Marco.org

I’m : a programmer, writer, podcaster, geek, and coffee enthusiast.

It’s not just the geeks like us

I’ve gotten a lot of feedback on my Mac App Store post this morning, and I’d like to clarify some points and respond.

I did not say or intend to suggest any of these:

  1. I will not buy anything from the Mac App Store again.
  2. Most Mac users will stop shopping in the Mac App Store.
  3. Most developers will stop putting apps in the Mac App Store.

My argument was more nuanced: many previously-acceptable apps have been effectively kicked out of the App Store because they’re incompatible with the current implementation of sandboxing, and this hurts the customers of those apps enough that they will lose confidence in buying nontrivial software from the Store in the future. For this reason, I, as a customer, have lost confidence. Furthermore, the increasing number of good, useful apps not permitted in the App Store will prevent it from becoming ubiquitous, therefore harming Apple’s presumed long-term goals.

The most common response I received, by far, was that this would only impact geeks like us. Nearly every response was along the lines of “I agree with you, but my [computer-newbie relative] won’t care,” or “The App Store is for average people, not geeks like us.”

First of all, geeks are a very large and influential market. As one big example, if not for geeks, Firefox would never have started to catch on in 2004 and broken Internet Explorer’s reign. We installed Firefox on every non-geek’s computer we could find. And while we were there, we set everyone’s search engine to Google instead of Yahoo or MSN, and we made fun of their AOL email addresses until they switched to Gmail. Our preferences matter.

But it’s incorrect and arrogant to assume that Mac App Store exclusions only affect geeks. While it’s true that many of the excluded apps might be used by a lot of geeks, it’s also likely that a very large portion of “average” Mac users are using at least one. Already, most Mac users can’t go App Store-only because they rely on Microsoft Office, Parallels Desktop, VMware Fusion, or nearly anything from Adobe. These aren’t just geeks. Not even close.

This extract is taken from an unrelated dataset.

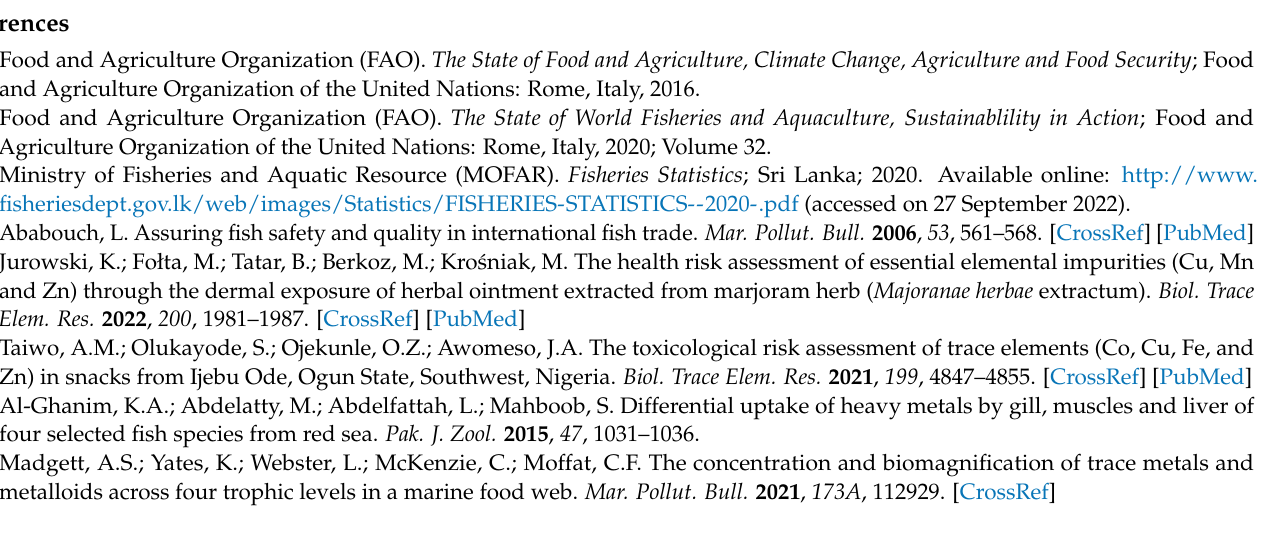
Sri Lanka; Figure S2: δ 15 N verses concentrations of EBTEs, NETs and Other elements between off-shore pelagic ( A ) and coastal and estuarine ( B ) aquatic organisms collected in Sri Lanka; Figure S3: Relationship between the concentration of mercury (mg/kg ww) and body weight of yellowfin tuna ( T. albacares ) collected in Sri Lanka; Table S1: Details of aquatic species and their information; Table S2: Concentration of toxic and other elements (mg/kg ww) in off-shore pelagic edible aquatic organisms collected in Sri Lanka; Table S3: Concentration of toxic and other elements (mg/kg ww) in coastal limits of toxic elements and the regulatory bodies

Even the “geeky” apps that get excluded, such as TextExpander and SuperDuper, aren’t used exclusively by geeks. I know because I run a web service that uses a Javascript bookmarklet that people manage to install in Mobile Safari (this is not a simple procedure) that solves a problem that’s mostly only encountered by people who browse the internet all day, don’t want to read what they find while browsing, and want to instead read it on an expensive portable gadget in the future. And they’re not all geeks. One look at my support email makes that extremely clear, and I bet Smile and Shirt Pocket would confirm that the same is true for the “geeky” TextExpander and SuperDuper.

Geeks aren’t the only people who have the problems that these apps solve, and we’re not the only people who can figure out how to find, buy, and use these tools. Give the rest of the computer-owning world some credit.

This isn’t about a few geeks being inconvenienced. It’s about a very large number of Mac users, far beyond geeks, being discouraged from buying (or being unable to buy) the software they need from the Mac App Store, and why that’s not in Apple’s best long-term interests.